Managing Editor, Mobile Commerce
More than half of e-mail opens occur on a smartphone or tablet, Experian Marketing Services finds. Making sure marketing e-mails look and perform well on mobile devices has never been more important. As a result, retail marketers must keep abreast of mobile operating system changes that could impact the e-mail messages they send, says Chad White, principal of marketing research at e-mail marketing services provider ExactTarget.
That’s why White took notice when he spotted something peculiar in his routine screening of e-mail marketing messages from across the retail industry. After updating his iPhone to run Apple Inc.’snew mobile operating system, iOS 7, he discovered his iPhone e-mail app was more sensitive to numbers in subject lines than in past. For some time, when the iPhone detects a date in a subject line, it turns the date into a link a user can touch that automatically creates a calendar event with all pertinent information filled in.
But a Sears Holdings Corp. marketing e-mail with the subject line “Rain or shine Saturday 1 Day Sale Is On” turned “Saturday 1” into a link that, when touched, created a calendar event for the sale, placing the event on Friday, Nov. 1, 2013 (see image). That was not the date of the sale, nor did Sears intend for “Saturday 1” to turn into a link as the day and the number are not related to each other in the sentence.
Curiously, in a different marketing e-mail from another retailer, “Oct 27th” did not turn into a link, and that is clearly the date of an event, White says.
These automatic event links appear to be rather unpredictable and uncontrollable at the moment, White says.

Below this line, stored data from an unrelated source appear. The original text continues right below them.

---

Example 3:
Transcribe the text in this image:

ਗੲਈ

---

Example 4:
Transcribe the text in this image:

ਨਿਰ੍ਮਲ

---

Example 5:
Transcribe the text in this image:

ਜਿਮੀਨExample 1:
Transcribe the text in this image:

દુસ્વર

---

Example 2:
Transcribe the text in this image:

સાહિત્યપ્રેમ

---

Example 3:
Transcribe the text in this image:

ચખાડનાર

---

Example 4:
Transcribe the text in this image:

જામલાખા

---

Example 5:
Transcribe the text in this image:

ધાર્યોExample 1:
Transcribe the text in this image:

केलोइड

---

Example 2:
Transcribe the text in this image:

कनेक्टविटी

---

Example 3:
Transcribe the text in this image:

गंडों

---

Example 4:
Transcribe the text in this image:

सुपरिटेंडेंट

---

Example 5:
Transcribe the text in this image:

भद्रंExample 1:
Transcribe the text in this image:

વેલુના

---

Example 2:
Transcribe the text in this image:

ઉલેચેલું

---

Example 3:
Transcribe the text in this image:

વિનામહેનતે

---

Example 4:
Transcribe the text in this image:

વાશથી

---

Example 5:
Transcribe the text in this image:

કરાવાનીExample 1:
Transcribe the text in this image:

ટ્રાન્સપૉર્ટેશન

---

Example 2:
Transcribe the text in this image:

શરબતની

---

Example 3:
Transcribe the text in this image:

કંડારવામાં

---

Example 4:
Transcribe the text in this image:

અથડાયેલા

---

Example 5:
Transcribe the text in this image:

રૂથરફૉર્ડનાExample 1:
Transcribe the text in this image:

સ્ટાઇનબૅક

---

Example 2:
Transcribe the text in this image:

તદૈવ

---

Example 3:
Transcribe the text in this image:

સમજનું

“Since e-mail subscribers spend just a few seconds on average with an e-mail, these event links can be a very unwelcome distraction,” White says. “The vast majority of marketers want their subscribers to take action right now, not set a calendar reminder.”
White says instances of the calendar event trigger quirk have been rare so far, but advises retailers to monitor their marketing e-mails as they render on devices running iOS 7. And if a retailer wants a subject line to turn into a calendar event trigger, White says it should use the “MMM D” format, meaning the first three letters of the month and the single- or double-digit numerical date, which is the format that Apple designed to be the trigger.

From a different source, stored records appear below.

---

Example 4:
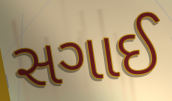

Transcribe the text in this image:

સગાઈ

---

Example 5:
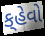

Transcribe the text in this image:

ક્‌હેવો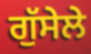
ਗੁੱਸੇਲੇ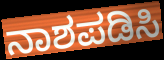
ನಾಶಪಡಿಸಿ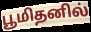
பூமிதனில்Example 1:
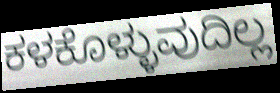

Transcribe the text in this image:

Sears and Apple did not immediately respond to requests for comment.
White says e-mail marketers are blessed with a lot of readily available information online on such quirks.
“Thankfully e-mail marketers and digital marketing companies are very active on social media and produce lots of helpful blog posts, articles, infographics and reports,” White says. “There’s lots of sharing in our industry. Take advantage of that.”
White also points to e-mail rendering tools as a way to see if anything may have changed on a mobile or desktop platform.
“Rendering tools will show you how your e-mails display in every e-mail environment, whether it’s on mobile devices, web mail or desktop clients,” he says. “Device proliferation and a continued lack of e-mail coding standards has made rendering a bit more challenging in recent years, so it’s wise to keep a close eye on rendering within the e-mail clients that are most popular among your subscribers.”
Things change, it’s unavoidable. An unannounced e-mail client change in the summer of 2012 caused a bit of a stir among e-mail marketers, White says. Hotmail began replacing symbols and other special characters with oversized, 19-pixel by 19-pixel emoji, tiny icons that are a kind of .gif image. The change affected subject lines as well as HTML text in body copy for months before it was fixed by Microsoft Corp., White says.
For now, White says the calendar event trigger in iOS 7 is not likely to cause any serious troubles. “However,” he adds, “it is another reminder that e-mail inboxes are always evolving and that marketers must keep an eye out for these changes, especially since small changes are rarely announced.”